> Request: Print every line of the material below verbatim, leaving out the pictures.

> Extracted records:
________________
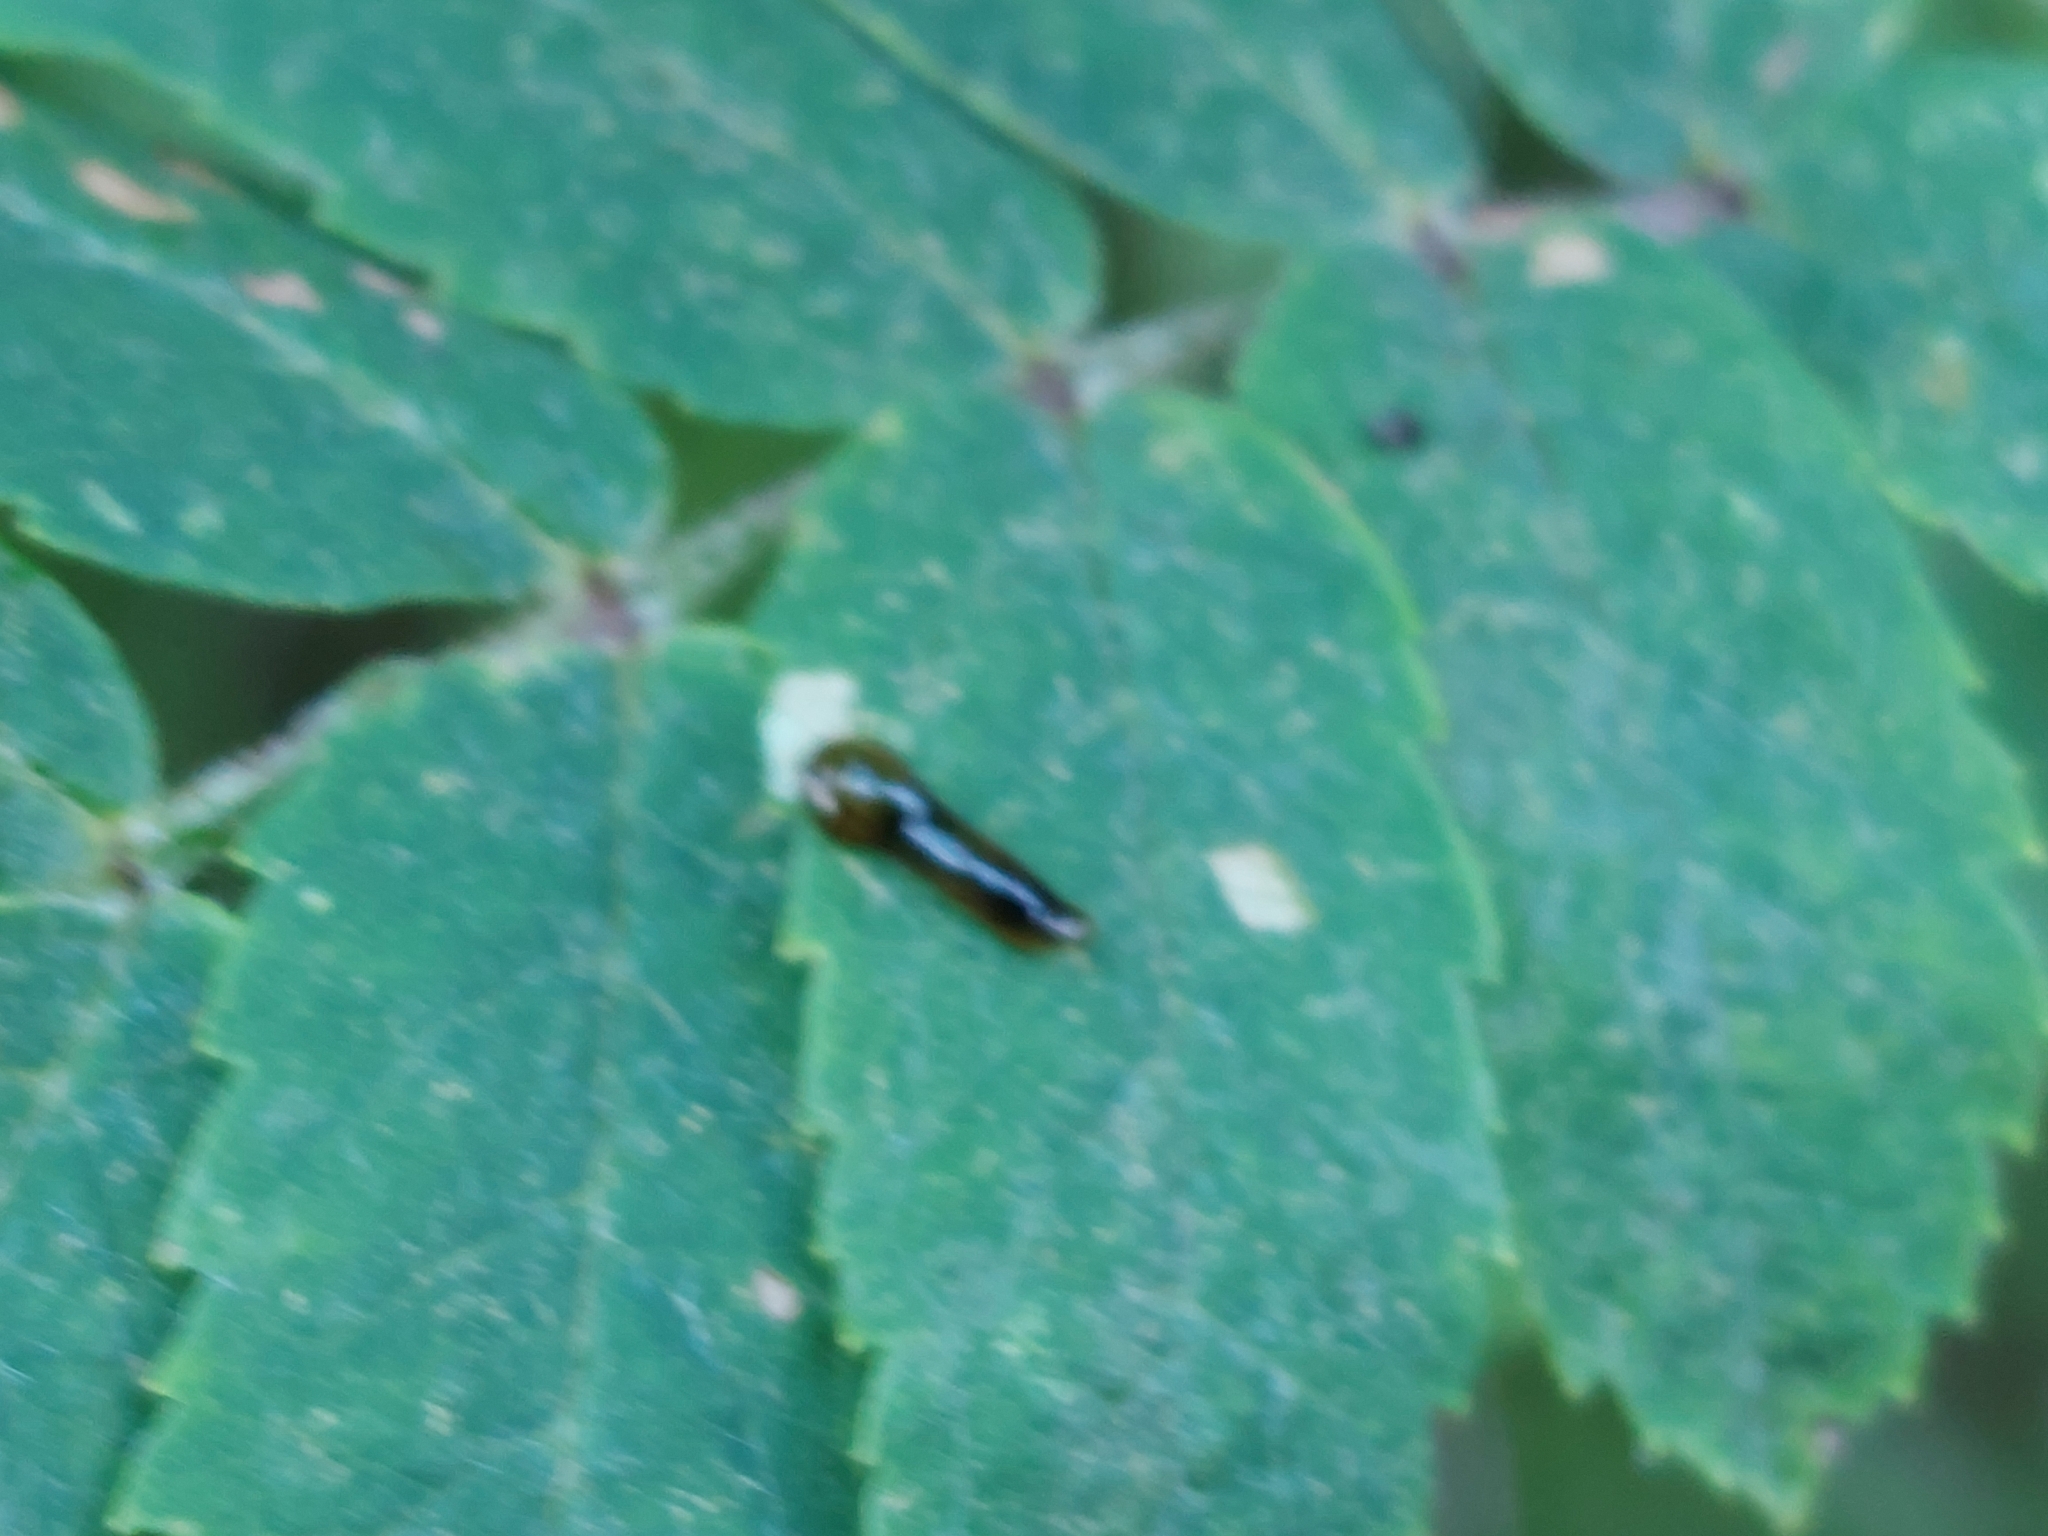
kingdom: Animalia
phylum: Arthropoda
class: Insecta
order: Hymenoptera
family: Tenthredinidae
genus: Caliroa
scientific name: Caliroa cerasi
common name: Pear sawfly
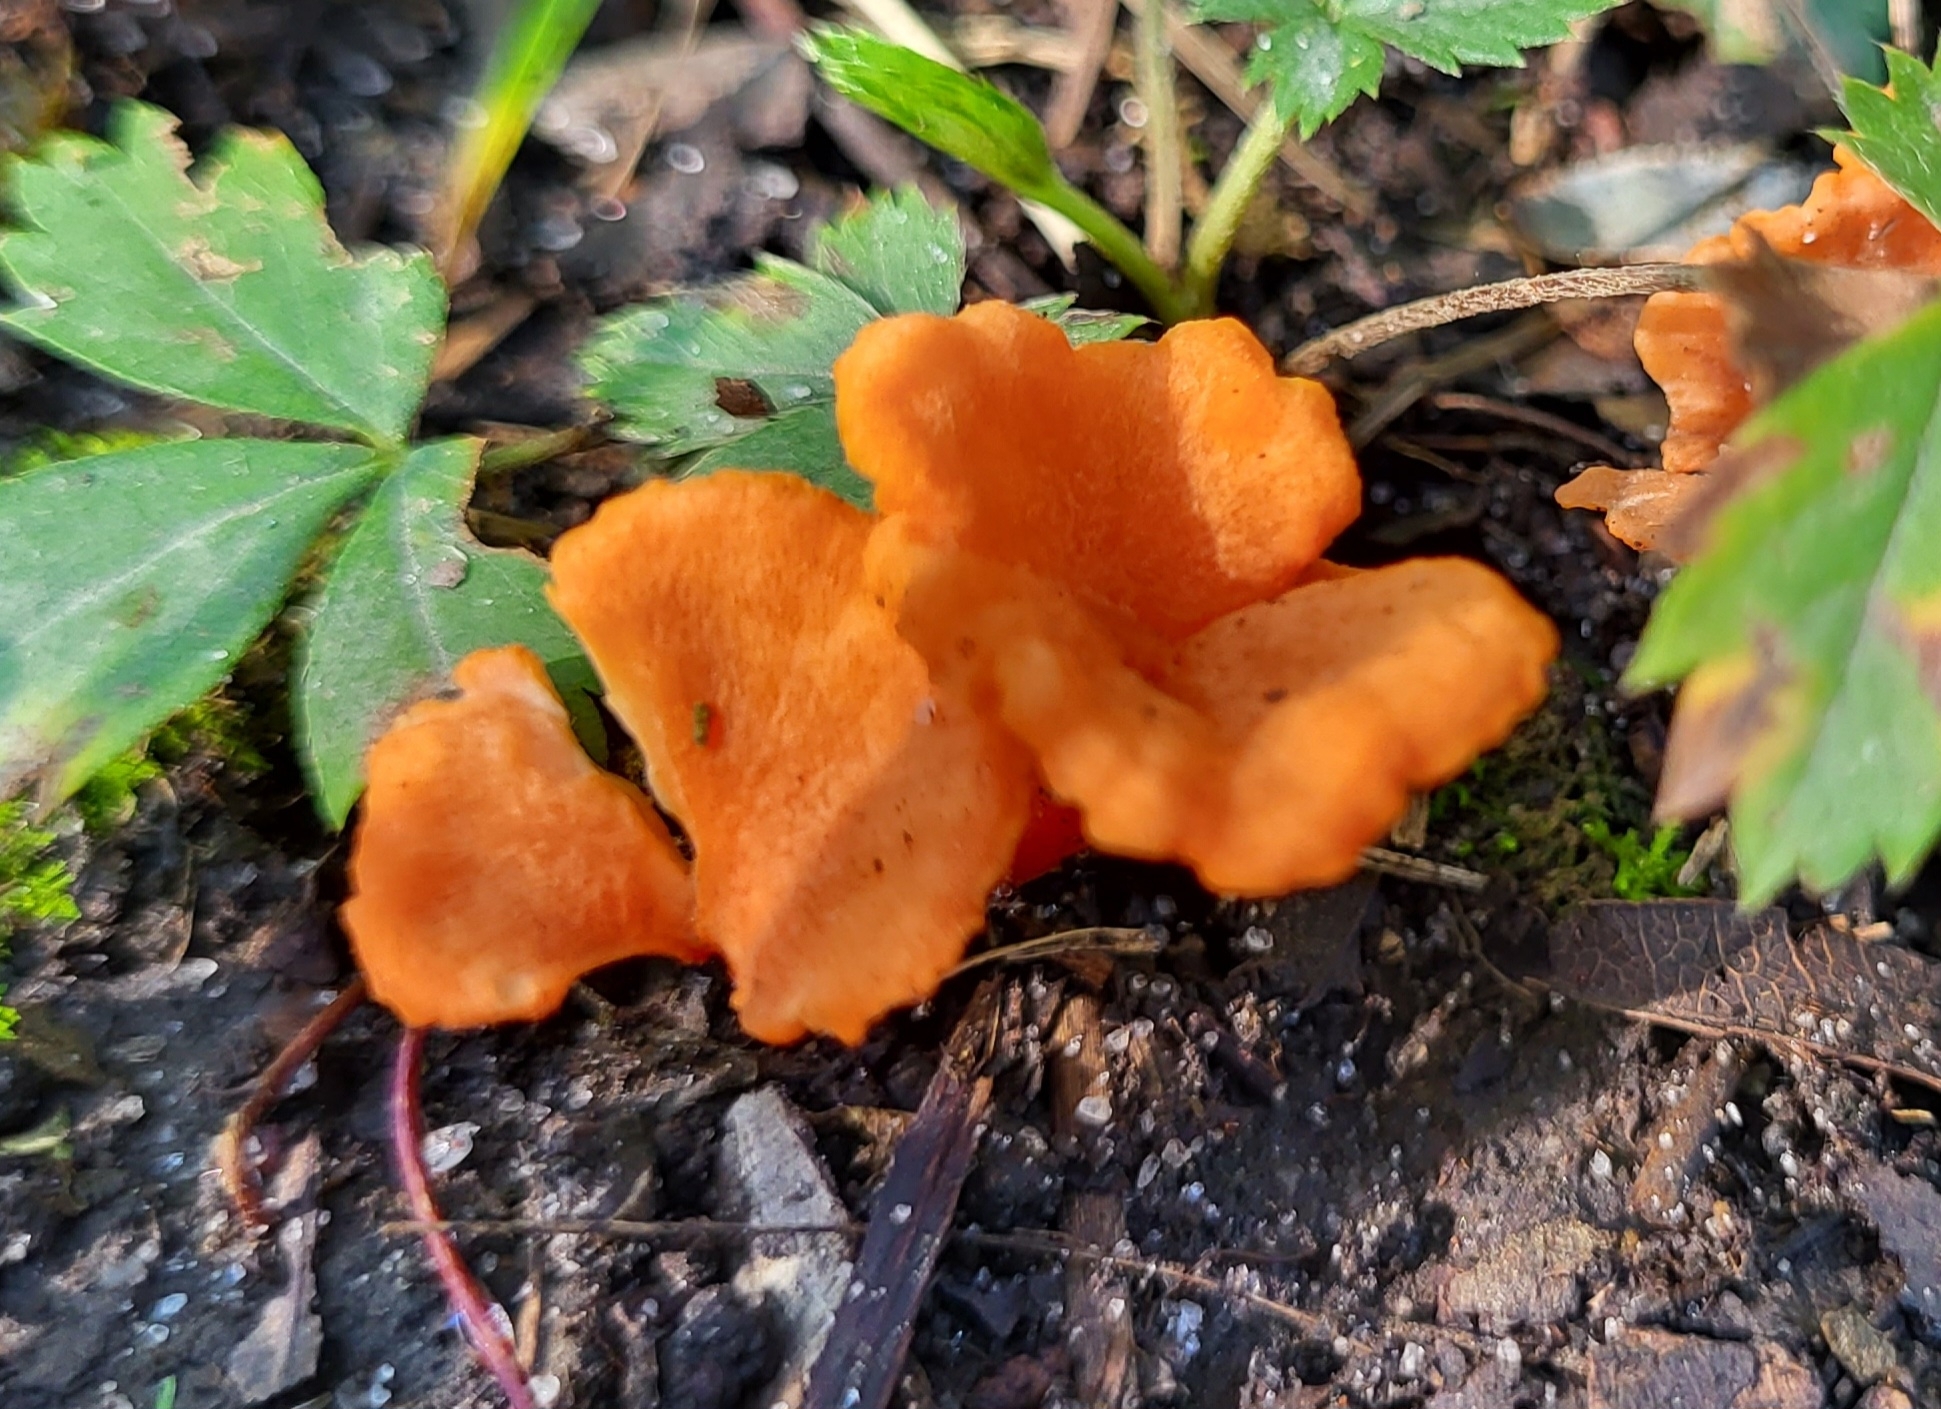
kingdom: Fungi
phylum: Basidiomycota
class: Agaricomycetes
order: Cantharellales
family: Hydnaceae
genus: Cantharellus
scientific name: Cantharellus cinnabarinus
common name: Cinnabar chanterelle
________________
> Exercise solution:
kingdom: Animalia
phylum: Arthropoda
class: Insecta
order: Hymenoptera
family: Tenthredinidae
genus: Caliroa
scientific name: Caliroa cerasi
common name: Pear sawfly
kingdom: Fungi
phylum: Basidiomycota
class: Agaricomycetes
order: Cantharellales
family: Hydnaceae
genus: Cantharellus
scientific name: Cantharellus cinnabarinus
common name: Cinnabar chanterelle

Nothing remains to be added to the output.